Cavalos de Tróia generativos: IA automatiza envenenamento de repositórios na cadeia de suprimentos de software
O software moderno não é escrito do zero. Ele é montado usando blocos de construção existentes: bibliotecas de código aberto e dependências hospedadas em repositórios públicos como NPM (para Node.js) e PyPI (para Python).
Esta interligação, que permitiu o arranque acelerado do desenvolvimento de software, tornou-se também um alvo prioritário para os atacantes. Com o advento dos modelos de linguagem, os hackers encontraram um aliado para automatizar e camuflar ataques à cadeia de fornecimento de software numa escala sem precedentes.
A ascensão do malware invisível gerado por IA
Tradicionalmente, os pacotes maliciosos carregados em repositórios públicos consistiam em scripts simples de roubo de informações que podiam ser facilmente detectados por sistemas de segurança automatizados, analisando assinaturas de código estático (como procurar comandos curl ou conexões diretas com IPs suspeitos).
Flujo del Envenenamiento de Dependencias con IA:
1. Agente IA clona librería popular ➔ Escribe modificaciones maliciosas sutiles
2. Ofuscación adaptativa con IA ➔ Evita la detección por firmas antivirus tradicionales
3. Publicación masiva en NPM/PyPI ➔ Usa técnicas de typosquatting (ej. react-domm)

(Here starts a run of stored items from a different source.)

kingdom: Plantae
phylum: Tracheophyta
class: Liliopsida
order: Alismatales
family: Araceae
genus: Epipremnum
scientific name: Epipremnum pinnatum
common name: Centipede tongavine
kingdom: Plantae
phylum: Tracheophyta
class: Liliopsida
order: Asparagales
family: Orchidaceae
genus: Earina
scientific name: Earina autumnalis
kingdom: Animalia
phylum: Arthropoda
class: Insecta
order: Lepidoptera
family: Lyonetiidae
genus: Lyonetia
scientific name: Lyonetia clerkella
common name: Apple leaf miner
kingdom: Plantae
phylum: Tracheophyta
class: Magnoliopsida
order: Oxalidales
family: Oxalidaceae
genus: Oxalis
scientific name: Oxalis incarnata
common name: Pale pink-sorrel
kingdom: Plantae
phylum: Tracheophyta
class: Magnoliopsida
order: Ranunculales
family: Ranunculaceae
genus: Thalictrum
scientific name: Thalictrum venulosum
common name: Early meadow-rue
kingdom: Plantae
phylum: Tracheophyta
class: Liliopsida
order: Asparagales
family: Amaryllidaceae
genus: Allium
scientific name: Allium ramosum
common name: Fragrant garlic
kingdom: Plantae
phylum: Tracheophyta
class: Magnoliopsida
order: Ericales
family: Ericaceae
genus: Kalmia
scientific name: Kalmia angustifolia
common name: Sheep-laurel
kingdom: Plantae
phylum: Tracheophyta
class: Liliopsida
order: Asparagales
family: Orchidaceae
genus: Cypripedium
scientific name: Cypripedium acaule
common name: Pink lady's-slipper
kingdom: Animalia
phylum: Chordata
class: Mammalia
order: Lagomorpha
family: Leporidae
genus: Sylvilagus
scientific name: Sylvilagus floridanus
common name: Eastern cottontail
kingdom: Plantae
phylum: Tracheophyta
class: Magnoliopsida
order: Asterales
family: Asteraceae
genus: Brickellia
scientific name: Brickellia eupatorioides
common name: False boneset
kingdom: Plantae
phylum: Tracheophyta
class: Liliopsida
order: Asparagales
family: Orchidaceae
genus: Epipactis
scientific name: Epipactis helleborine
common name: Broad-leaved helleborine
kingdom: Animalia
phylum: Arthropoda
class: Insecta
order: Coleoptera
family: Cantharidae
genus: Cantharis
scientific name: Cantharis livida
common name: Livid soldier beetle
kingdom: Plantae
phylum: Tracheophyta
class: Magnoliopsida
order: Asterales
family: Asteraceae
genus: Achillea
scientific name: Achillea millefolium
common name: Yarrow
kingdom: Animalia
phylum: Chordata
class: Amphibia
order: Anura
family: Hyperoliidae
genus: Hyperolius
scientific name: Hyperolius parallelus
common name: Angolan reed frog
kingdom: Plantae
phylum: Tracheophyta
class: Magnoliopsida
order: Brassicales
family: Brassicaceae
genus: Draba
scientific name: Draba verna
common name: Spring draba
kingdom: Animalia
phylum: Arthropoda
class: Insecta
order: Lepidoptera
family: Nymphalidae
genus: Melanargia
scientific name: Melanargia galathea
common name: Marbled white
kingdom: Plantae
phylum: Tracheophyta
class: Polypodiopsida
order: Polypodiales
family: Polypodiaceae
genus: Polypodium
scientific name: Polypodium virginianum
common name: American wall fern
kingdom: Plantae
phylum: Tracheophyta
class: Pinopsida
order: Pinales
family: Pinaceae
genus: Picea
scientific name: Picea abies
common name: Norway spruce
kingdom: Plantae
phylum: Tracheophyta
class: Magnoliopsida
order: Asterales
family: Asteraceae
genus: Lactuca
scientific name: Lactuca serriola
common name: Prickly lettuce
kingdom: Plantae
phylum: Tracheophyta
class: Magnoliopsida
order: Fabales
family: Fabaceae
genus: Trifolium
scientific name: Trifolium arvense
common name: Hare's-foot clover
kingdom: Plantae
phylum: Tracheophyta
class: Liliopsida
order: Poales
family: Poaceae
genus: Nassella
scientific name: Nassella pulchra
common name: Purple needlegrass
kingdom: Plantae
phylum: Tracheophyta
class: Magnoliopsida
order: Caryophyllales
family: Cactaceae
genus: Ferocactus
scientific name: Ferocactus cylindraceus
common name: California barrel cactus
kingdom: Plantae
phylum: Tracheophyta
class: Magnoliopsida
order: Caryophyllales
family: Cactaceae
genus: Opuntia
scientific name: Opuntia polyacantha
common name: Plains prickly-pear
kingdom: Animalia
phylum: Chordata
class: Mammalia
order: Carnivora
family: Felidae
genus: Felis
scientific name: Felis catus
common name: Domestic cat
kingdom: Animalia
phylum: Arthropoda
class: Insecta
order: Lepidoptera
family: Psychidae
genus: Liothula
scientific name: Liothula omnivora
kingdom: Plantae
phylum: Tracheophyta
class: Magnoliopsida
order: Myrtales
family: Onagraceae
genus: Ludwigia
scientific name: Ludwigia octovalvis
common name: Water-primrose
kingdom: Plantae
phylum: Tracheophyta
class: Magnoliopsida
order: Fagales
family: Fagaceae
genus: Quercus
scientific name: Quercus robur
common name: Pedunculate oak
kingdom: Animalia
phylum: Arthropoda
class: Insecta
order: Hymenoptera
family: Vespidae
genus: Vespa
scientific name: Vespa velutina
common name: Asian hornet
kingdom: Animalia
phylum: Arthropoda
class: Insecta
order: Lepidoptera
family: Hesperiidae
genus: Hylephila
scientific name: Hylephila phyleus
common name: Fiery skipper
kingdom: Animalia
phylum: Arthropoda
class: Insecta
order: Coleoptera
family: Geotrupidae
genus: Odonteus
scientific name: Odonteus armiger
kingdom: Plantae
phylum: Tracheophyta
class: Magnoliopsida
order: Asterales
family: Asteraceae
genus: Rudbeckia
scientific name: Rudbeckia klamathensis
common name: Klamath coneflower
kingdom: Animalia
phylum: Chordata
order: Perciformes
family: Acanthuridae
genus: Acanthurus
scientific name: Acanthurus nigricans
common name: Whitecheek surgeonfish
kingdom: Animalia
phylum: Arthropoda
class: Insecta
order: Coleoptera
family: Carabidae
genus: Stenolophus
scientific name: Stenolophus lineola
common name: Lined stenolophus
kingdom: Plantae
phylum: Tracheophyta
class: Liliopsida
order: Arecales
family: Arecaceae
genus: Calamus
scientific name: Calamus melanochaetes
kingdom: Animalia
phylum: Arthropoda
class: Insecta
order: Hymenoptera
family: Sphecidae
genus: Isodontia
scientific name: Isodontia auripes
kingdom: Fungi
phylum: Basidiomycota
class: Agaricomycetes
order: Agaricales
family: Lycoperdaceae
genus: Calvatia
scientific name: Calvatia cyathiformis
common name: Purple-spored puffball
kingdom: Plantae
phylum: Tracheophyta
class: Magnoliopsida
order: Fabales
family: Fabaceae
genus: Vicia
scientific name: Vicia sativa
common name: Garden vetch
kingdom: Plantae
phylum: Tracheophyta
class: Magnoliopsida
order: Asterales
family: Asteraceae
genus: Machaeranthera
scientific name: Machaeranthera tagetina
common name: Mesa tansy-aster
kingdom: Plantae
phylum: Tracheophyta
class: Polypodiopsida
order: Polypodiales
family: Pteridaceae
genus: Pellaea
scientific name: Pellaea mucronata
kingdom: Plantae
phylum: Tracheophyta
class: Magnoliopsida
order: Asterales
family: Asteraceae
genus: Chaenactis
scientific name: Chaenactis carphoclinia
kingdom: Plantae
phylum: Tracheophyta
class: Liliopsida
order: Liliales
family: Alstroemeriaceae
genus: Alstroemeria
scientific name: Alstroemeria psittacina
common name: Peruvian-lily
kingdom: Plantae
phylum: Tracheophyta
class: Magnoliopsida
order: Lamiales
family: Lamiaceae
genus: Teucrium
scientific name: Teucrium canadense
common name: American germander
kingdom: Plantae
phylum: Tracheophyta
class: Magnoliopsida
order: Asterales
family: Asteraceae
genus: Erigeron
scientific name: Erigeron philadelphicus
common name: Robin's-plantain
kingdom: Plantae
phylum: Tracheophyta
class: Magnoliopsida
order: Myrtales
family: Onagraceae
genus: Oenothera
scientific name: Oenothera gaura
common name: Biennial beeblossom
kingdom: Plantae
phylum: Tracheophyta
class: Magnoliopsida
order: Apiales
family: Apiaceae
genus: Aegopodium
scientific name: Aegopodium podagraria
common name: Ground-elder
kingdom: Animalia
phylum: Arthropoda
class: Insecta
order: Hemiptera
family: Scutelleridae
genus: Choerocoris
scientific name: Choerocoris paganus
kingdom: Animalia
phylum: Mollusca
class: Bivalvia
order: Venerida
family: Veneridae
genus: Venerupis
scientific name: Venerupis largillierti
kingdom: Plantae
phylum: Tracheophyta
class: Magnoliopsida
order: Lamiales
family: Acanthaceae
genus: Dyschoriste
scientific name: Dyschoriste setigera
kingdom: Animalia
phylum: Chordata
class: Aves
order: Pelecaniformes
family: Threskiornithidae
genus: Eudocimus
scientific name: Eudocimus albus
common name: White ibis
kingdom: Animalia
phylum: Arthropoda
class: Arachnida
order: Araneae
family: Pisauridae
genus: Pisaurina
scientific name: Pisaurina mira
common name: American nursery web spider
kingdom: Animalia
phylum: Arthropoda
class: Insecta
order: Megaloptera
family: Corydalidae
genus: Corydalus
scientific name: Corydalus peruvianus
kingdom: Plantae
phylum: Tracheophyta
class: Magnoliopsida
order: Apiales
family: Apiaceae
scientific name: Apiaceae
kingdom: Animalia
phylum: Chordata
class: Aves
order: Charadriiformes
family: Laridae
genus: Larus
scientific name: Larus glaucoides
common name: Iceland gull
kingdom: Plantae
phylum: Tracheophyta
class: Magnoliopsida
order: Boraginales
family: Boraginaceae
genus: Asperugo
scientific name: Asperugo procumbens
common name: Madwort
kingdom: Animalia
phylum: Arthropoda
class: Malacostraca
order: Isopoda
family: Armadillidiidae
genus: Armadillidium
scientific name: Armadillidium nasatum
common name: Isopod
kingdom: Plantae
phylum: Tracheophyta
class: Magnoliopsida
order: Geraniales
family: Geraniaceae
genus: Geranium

Hoje, os invasores usam agentes de IA para gerar modificações extremamente sutis nas bibliotecas existentes. A IA pode reescrever completamente uma função de rede legítima de uma biblioteca para coletar chaves e enviá-las de forma fragmentada ou criptografada, imitando o estilo do código do programador original. Este código modificado evita scanners estáticos porque não contém malware conhecido, mas sim lógica maliciosa escrita do zero.
Técnicas de Typosquatting e confusão de dependências
Os cibercriminosos combinam a geração de código com a automação da publicação em massa. Usando bots controlados por IA, eles registram centenas de nomes de pacotes que imitam nomes populares (como lodash-utils em vez de lodash, ou variações com erros ortográficos, como requestt).
Quando um desenvolvedor comete um deslize ao digitar o comando de instalação ou quando o resolvedor de dependências da empresa sofre de “confusão de dependência” (baixando um pacote público malicioso em vez de um pacote interno privado com o mesmo nome), o código infectado é injetado diretamente na máquina do desenvolvedor e no servidor de produção.
Diante dessa ameaça, as equipes de segurança devem ir além dos scanners tradicionais. É essencial usar assinaturas criptográficas de commits, limitar a execução de scripts pós-instalação (ignore-scripts) e usar proxies de dependência interna para isolar a cadeia de desenvolvimento de repositórios externos públicos.